The Maulana did not know any Western language, but he had an open mind and a keen observation, and during his long stay abroad he responded favourably to the currents of radical and revolutionary ideas then sweeping the world around him. He became a strong advocate of socio-economic reform and modernisation in the Muslim world, and pleaded for an ungrudging acceptance of nationalism as a determining factor in its future political organisation.
The author has explained Obaidullah Sindhi’s religious and political ideas clearly and concisely, and devoted a whole chapter to the political movement associated with Shah Waliullah. The work is, however, dominated by a reverential spirit which seems to rule out a critical approach. Maulana Obaidullah was as much a hero to Mr. Sarwar as Shah Waliullah was to the Maulana, and neither of them has subjected his hero’s ideas to a really critical examination. The doctrine of wahdat-ul-wujud, as interpreted by the Shah in the eighteenth century, is no doubt noble and sublime; but its utility as a basis for national integration in India was doubtful even at that time, and it had clearly become irrelevant when Maulana Obaidullah sought to preach it two hundred years later.

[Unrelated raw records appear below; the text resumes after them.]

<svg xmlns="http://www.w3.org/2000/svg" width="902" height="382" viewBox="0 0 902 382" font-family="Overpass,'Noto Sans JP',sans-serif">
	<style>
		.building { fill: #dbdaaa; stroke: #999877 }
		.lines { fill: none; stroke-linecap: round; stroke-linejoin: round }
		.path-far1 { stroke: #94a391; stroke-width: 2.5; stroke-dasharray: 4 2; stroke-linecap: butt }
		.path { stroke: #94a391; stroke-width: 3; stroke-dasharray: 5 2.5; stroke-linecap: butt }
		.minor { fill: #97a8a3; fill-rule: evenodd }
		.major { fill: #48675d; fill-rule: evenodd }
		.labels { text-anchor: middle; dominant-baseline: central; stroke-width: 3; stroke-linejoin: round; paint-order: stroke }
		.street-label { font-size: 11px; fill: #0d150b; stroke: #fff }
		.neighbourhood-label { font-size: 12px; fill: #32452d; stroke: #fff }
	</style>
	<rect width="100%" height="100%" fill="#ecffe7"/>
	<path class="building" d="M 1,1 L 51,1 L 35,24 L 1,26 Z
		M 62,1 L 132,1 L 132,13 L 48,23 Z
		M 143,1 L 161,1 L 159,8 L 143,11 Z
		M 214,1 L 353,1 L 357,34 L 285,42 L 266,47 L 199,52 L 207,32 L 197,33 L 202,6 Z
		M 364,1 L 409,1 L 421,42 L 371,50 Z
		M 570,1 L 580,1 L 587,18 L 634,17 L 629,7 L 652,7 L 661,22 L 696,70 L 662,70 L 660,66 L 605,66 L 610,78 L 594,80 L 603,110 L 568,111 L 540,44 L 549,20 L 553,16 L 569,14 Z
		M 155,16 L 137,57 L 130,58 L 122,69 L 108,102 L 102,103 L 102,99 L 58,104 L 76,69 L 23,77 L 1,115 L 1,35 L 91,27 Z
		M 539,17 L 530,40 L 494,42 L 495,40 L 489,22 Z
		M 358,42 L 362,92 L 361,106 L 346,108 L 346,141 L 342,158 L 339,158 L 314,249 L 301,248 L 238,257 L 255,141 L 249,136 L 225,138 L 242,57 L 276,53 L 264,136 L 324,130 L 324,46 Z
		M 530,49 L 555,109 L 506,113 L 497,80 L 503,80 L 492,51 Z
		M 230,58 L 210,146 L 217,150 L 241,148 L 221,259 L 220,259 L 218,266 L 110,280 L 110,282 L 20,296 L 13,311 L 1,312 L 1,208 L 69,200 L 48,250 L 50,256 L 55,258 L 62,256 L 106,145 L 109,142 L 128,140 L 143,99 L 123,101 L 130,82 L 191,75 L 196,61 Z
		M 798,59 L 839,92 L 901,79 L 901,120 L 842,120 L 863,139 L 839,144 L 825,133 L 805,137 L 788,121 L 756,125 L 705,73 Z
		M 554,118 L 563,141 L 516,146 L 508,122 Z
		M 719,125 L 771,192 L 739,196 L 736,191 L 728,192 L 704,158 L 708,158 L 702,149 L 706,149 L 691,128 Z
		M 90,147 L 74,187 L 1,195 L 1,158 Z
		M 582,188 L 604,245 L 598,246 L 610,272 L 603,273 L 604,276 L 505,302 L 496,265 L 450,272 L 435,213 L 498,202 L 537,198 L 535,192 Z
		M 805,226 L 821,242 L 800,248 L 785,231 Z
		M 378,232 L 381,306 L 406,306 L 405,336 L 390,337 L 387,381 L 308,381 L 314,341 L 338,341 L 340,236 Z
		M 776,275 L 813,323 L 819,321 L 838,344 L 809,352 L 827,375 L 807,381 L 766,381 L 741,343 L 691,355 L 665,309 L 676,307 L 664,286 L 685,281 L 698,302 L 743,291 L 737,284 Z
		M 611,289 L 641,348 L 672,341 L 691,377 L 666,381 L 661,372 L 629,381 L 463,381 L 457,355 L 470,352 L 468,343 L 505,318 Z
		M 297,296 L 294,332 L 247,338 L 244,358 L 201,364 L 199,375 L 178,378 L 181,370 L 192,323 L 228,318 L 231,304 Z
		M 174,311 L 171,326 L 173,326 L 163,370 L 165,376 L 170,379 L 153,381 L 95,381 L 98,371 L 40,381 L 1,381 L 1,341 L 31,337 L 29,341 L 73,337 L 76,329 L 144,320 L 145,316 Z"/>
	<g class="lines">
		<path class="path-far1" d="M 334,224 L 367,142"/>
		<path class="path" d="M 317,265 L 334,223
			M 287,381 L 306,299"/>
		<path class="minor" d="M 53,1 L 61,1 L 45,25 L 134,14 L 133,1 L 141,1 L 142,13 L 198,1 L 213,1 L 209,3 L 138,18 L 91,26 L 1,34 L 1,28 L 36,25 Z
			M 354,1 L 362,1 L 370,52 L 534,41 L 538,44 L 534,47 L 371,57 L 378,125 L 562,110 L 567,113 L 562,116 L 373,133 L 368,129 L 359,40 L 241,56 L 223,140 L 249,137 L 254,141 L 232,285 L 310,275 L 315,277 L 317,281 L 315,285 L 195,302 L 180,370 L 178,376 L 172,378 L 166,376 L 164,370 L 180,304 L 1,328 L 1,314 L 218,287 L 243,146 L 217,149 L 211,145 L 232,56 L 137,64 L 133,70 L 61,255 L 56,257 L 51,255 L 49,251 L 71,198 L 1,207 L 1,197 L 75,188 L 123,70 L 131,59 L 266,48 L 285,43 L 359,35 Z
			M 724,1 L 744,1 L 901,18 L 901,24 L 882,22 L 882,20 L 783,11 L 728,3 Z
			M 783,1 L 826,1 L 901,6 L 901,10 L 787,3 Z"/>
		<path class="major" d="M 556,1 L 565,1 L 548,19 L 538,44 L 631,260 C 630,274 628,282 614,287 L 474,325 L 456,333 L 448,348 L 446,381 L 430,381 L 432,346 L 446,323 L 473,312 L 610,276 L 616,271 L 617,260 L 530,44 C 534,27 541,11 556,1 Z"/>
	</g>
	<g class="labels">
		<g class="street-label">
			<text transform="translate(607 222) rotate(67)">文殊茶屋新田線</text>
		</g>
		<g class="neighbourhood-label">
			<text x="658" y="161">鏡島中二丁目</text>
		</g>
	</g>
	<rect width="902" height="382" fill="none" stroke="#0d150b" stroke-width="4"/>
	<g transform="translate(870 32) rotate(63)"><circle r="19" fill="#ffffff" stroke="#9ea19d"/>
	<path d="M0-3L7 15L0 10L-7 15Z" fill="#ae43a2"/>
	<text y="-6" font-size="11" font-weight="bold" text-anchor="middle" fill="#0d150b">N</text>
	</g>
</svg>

In spite of his nationalist leanings, Maulana Obaidullah, did not stand for a total national integration in India and envisaged for the Muslims a measure of autonomy far beyond that permissible in a normal federation. This is explained, at least partly, by his aversion to the infiltration of Hindu spiritualism , into Congress politics; in any event, it is significant that the “political manifesto” issued by him as far back as 1924, from Istanbul, envisaged a three-tier system very similar to that proposed under the Cabinet Mission scheme in 1946. Even otherwise, Mr. Sarwar has made it clear that the Maulana’s vision of a free India was not that of an integrated national State; he rather believed in a multinational State based on autonomous linguistic units. It is not clear, however, how he proposed to reconcile the linguistic principle with the claims of Muslim separatism.
Perhaps, the most remarkable aspect of the Maulana’s thought and politics is his ungrudging acceptance of the economic and social consequences of the industrial revolution and his passion for an equitable economic order free from the exploitation of man by man. He urged the Muslims to realize that the industrial revolution and the sweeping social and economic changes that had overtaken the West had not only transformed the methods of production but shaken the very basis of the social and juristic systems under the old order. He wanted the world of Islam to open its eyes and respond to the winds of change rather than continue to coddle itself in revivalist dreams incapable of being realized.